_WHAT YOU HAVE TO DO_:
Word for word, restate the entries below and exclude every image.

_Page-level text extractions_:
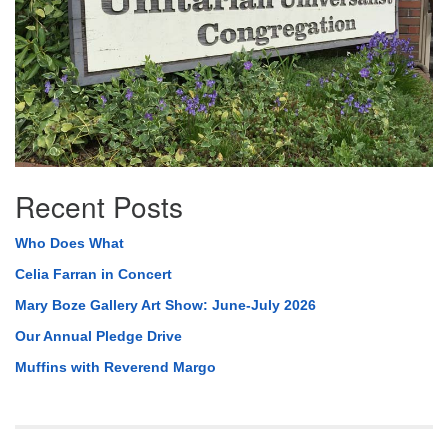
Recent Posts
Who Does What
Celia Farran in Concert
Mary Boze Gallery Art Show: June-July 2026
Our Annual Pledge Drive
Muffins with Reverend Margo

_ANSWER TO THIS PROBLEM_:
Recent Posts
Who Does What
Celia Farran in Concert
Mary Boze Gallery Art Show: June-July 2026
Our Annual Pledge Drive
Muffins with Reverend Margo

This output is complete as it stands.